TSB's cost-cutting measures have enabled the bank to weather a "competitive mortgage market", as the high street lender reported a record-breaking year.
TSB's pretax profit rose to £290.4m, a 22 per cent increase from the previous year and a record since the bank's return to the high street in 2013, as reported by City AM.
This was achieved despite a slight drop in income to £1.1bn from £1.2bn in 2023, which the bank attributed to "lower mortgage margins in a highly competitive market". The profit boost was due to reduced costs.
TSB reported that operating expenses had decreased by 3.6 per cent to £821.9m, down from £852.9m the previous year.

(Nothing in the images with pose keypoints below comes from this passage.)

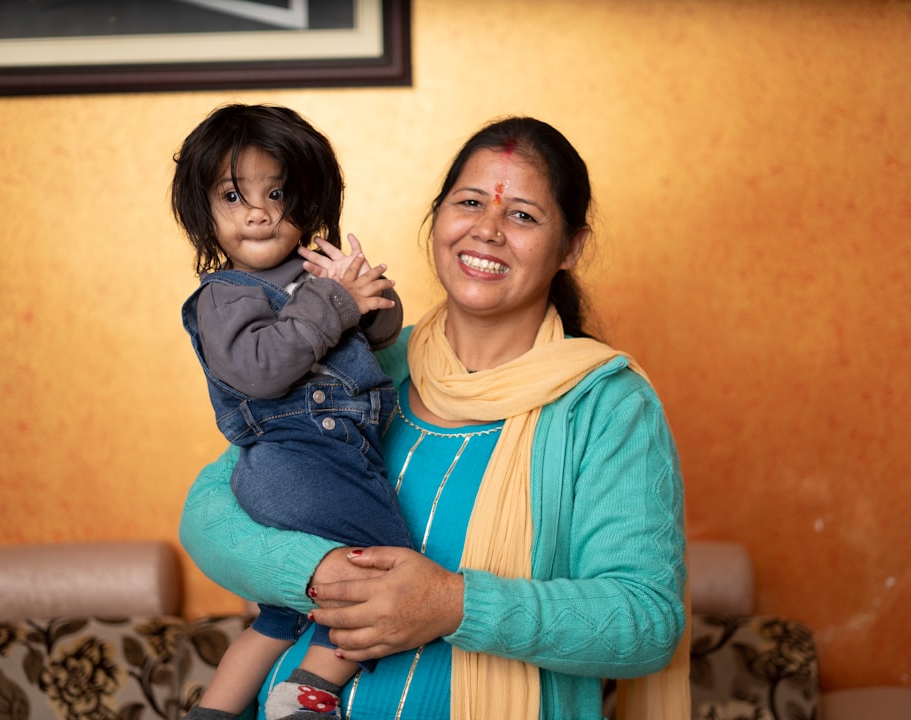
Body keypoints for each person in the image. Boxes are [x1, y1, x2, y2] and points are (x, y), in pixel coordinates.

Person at [179, 115, 690, 720]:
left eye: (522, 215)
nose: (488, 230)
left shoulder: (605, 407)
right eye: (469, 202)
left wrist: (453, 604)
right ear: (438, 217)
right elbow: (208, 514)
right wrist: (320, 574)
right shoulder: (363, 361)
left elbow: (645, 621)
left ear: (571, 247)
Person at [172, 103, 413, 720]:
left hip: (315, 465)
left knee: (279, 615)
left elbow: (381, 337)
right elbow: (260, 367)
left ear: (309, 202)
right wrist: (333, 301)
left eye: (276, 192)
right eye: (232, 195)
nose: (256, 210)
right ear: (205, 212)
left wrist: (365, 292)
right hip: (300, 463)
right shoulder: (222, 297)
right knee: (387, 574)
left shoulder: (314, 275)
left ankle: (216, 709)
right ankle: (306, 696)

"A continued focus on costs and lower restructuring costs helped to mitigate the impact of higher inflation, one-off costs and the new Bank of England levy," it stated.
Credit impairment charges also dropped by 44 per cent to £30.1m, reflecting an improving economic outlook and lower risk from its unsecured portfolio as cost-of-living pressures ease.

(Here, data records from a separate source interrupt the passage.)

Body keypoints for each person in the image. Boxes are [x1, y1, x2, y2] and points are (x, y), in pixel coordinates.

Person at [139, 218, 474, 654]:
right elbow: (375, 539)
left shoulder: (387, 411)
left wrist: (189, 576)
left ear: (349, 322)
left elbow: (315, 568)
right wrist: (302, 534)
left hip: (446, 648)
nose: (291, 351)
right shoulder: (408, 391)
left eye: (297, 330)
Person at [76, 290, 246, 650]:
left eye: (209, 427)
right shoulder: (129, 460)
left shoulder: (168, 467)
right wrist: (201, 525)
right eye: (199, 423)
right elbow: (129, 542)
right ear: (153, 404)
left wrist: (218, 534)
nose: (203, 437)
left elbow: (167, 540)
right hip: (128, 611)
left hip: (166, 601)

The bank’s net interest margin (NIM) fell by seven basis points to 2.68 per cent compared to 2023, although margins actually improved throughout each quarter in 2024.
NIM measures the difference between what banks pay on deposits and what they earn from loans and other assets. By the fourth quarter, the bank’s NIM stood at 2.77 per cent.

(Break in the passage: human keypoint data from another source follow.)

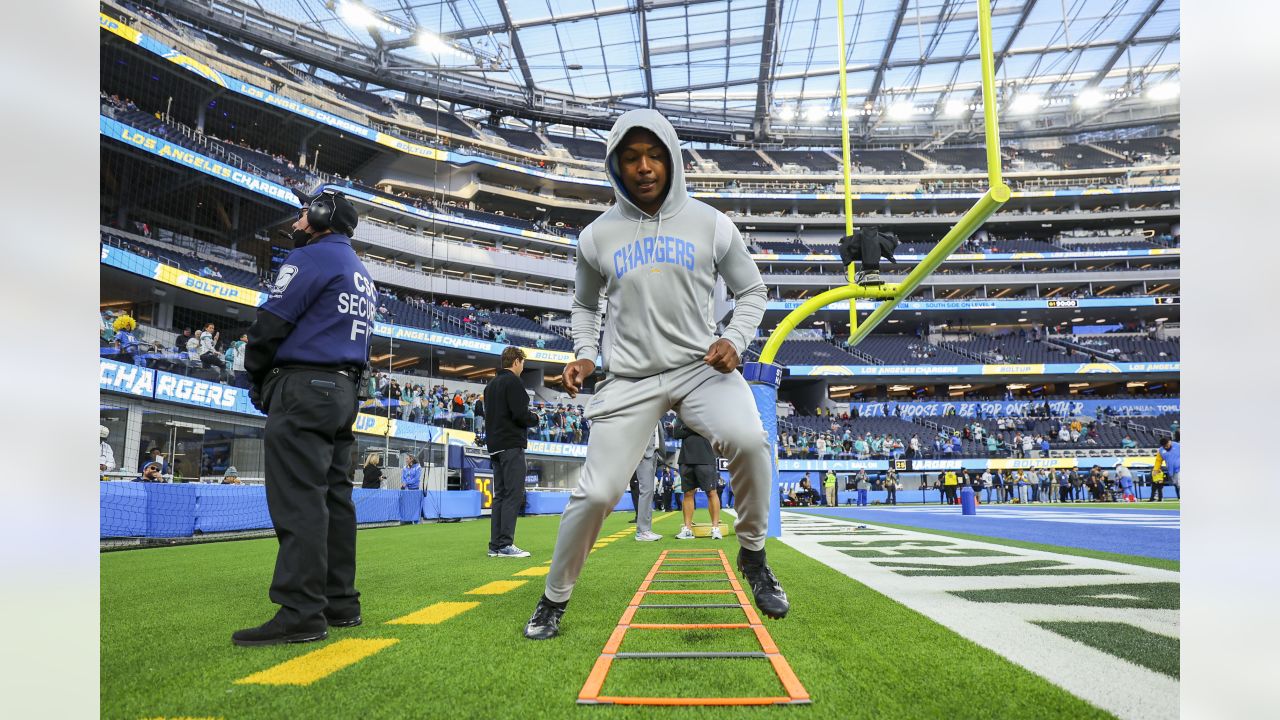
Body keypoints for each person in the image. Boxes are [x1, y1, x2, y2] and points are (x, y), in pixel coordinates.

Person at [525, 109, 784, 641]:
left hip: (699, 368)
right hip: (629, 377)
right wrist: (584, 353)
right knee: (596, 495)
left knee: (750, 440)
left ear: (670, 158)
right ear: (617, 165)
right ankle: (553, 600)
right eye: (631, 157)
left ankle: (753, 554)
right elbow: (583, 305)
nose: (644, 167)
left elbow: (753, 291)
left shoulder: (711, 222)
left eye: (654, 155)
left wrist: (734, 341)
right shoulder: (596, 236)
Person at [234, 190, 370, 647]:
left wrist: (255, 376)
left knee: (300, 500)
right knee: (334, 499)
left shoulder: (311, 260)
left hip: (304, 388)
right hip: (344, 390)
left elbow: (270, 324)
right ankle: (340, 602)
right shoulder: (361, 272)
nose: (296, 222)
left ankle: (301, 611)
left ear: (318, 216)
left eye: (302, 213)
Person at [483, 346, 539, 558]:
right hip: (511, 444)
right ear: (516, 361)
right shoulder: (513, 382)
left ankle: (495, 545)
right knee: (513, 495)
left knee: (500, 496)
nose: (523, 367)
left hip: (495, 445)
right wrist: (535, 418)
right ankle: (506, 544)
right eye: (522, 362)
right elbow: (520, 415)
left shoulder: (490, 385)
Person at [674, 416, 723, 538]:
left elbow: (712, 431)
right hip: (686, 459)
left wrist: (687, 426)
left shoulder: (707, 412)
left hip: (706, 458)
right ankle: (687, 529)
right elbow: (676, 433)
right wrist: (697, 427)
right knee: (688, 493)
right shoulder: (681, 415)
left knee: (711, 492)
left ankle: (715, 528)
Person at [631, 425, 664, 542]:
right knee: (646, 491)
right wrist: (639, 451)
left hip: (653, 454)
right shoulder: (643, 410)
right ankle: (642, 531)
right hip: (644, 455)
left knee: (649, 491)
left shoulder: (656, 413)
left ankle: (646, 530)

Most banks have seen margins improve in recent years thanks to the Bank of England’s interest rate hikes. The prospect of fewer rate hikes will likely prove a tailwind for many lenders.
The bank commented on the fluctuating market expectations, stating: "Market expectations have been unstable, but imply that the Bank Rate will remain higher than in the years preceding the recent rises."
TSB announced its plans to pay a £300m dividend to its parent company, Spanish bank Sabadell, which is currently warding off a hostile takeover bid from BBVA.